= About this exercise =
Print this span of the material below exactly: the line with "thumb mcp: (178, 134)", the line with "thumb cmc: (446, 321)", and every line between them, but nothing else.

= Dataset excerpts =
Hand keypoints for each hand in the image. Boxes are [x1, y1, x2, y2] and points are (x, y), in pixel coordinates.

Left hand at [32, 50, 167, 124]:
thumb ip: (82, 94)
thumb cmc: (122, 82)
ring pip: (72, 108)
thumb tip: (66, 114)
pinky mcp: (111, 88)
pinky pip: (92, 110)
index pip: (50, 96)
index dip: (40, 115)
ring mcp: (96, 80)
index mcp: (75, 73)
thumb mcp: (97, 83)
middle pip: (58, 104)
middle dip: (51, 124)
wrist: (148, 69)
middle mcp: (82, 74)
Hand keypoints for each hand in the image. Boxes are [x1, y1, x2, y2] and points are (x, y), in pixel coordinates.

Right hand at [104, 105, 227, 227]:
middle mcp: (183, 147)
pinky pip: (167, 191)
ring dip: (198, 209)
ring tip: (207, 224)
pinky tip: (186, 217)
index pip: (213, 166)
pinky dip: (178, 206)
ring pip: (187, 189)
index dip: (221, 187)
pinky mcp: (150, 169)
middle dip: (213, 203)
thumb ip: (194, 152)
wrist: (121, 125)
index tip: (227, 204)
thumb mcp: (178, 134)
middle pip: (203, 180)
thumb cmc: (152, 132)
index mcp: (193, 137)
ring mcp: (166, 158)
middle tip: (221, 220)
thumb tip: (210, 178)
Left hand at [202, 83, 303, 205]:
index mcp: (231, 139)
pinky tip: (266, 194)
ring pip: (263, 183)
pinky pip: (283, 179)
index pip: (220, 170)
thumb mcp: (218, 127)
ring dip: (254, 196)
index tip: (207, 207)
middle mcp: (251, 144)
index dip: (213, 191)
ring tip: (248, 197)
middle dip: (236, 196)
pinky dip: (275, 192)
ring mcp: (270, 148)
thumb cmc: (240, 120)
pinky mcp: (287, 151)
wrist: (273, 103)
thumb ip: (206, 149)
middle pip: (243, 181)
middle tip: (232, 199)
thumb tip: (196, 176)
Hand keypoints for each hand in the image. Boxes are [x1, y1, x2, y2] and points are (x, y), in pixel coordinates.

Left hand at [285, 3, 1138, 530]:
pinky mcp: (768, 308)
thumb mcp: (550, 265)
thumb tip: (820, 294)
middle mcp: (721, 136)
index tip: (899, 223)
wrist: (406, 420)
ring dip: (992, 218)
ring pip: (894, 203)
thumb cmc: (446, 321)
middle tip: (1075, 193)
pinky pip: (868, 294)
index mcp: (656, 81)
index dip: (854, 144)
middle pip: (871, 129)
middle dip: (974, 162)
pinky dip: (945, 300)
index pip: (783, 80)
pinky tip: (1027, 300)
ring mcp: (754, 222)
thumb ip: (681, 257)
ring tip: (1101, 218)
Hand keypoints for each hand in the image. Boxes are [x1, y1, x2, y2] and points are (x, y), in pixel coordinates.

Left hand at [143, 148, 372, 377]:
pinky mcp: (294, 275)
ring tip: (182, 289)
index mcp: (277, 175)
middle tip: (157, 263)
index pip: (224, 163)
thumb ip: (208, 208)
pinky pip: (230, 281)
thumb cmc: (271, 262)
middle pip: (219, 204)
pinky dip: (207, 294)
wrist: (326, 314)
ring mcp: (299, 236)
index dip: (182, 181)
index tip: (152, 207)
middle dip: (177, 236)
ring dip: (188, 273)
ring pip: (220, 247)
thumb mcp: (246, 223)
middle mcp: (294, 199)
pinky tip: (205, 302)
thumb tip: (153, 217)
--
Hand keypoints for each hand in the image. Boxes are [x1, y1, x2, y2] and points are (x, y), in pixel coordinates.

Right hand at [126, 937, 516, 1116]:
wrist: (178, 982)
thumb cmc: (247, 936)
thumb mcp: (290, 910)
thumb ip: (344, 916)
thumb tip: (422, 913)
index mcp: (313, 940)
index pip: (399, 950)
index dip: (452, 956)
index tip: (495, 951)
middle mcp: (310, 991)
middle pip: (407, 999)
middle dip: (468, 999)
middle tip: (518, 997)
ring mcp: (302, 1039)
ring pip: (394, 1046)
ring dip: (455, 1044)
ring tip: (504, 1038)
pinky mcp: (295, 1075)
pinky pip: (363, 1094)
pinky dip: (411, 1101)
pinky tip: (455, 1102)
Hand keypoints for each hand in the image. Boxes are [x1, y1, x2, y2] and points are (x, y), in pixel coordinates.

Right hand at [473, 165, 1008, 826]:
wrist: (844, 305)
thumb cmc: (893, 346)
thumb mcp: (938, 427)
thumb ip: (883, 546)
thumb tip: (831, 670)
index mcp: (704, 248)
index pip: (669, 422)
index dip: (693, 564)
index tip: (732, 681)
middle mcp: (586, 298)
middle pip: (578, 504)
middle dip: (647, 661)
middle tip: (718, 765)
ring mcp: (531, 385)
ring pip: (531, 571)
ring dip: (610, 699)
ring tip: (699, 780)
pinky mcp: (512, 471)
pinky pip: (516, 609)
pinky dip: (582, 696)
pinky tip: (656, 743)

= Exercise response =
thumb mcp: (178, 134)
middle pip: (203, 180)
thumb cmc: (152, 132)
index mcp: (193, 137)
ring mcp: (166, 158)
middle tip: (221, 220)
thumb tip: (210, 178)
Left hand at [202, 83, 303, 205]:
index mcp: (231, 139)
pinky tip: (266, 194)
ring pip: (263, 183)
pinky pip: (283, 179)
index pip: (220, 170)
thumb mcp: (218, 127)
ring dip: (254, 196)
index tip: (207, 207)
middle mcp: (251, 144)
index dip: (213, 191)
ring tip: (248, 197)
middle dip: (236, 196)
pinky dip: (275, 192)
ring mcp: (270, 148)
thumb cmc: (240, 120)
pinky mcp: (287, 151)
wrist: (273, 103)
thumb ip: (206, 149)
middle pip: (243, 181)
middle tip: (232, 199)
thumb tip: (196, 176)
Hand keypoints for each hand in the image. Boxes are [x1, y1, x2, y2] and points are (x, y), in pixel coordinates.

Left hand at [285, 3, 1138, 530]:
pinky mcp: (768, 308)
thumb mcp: (550, 265)
thumb tip: (820, 294)
middle mcp: (721, 136)
index tip: (899, 223)
wrist: (406, 420)
ring dip: (992, 218)
ring pip: (894, 203)
thumb cmc: (446, 321)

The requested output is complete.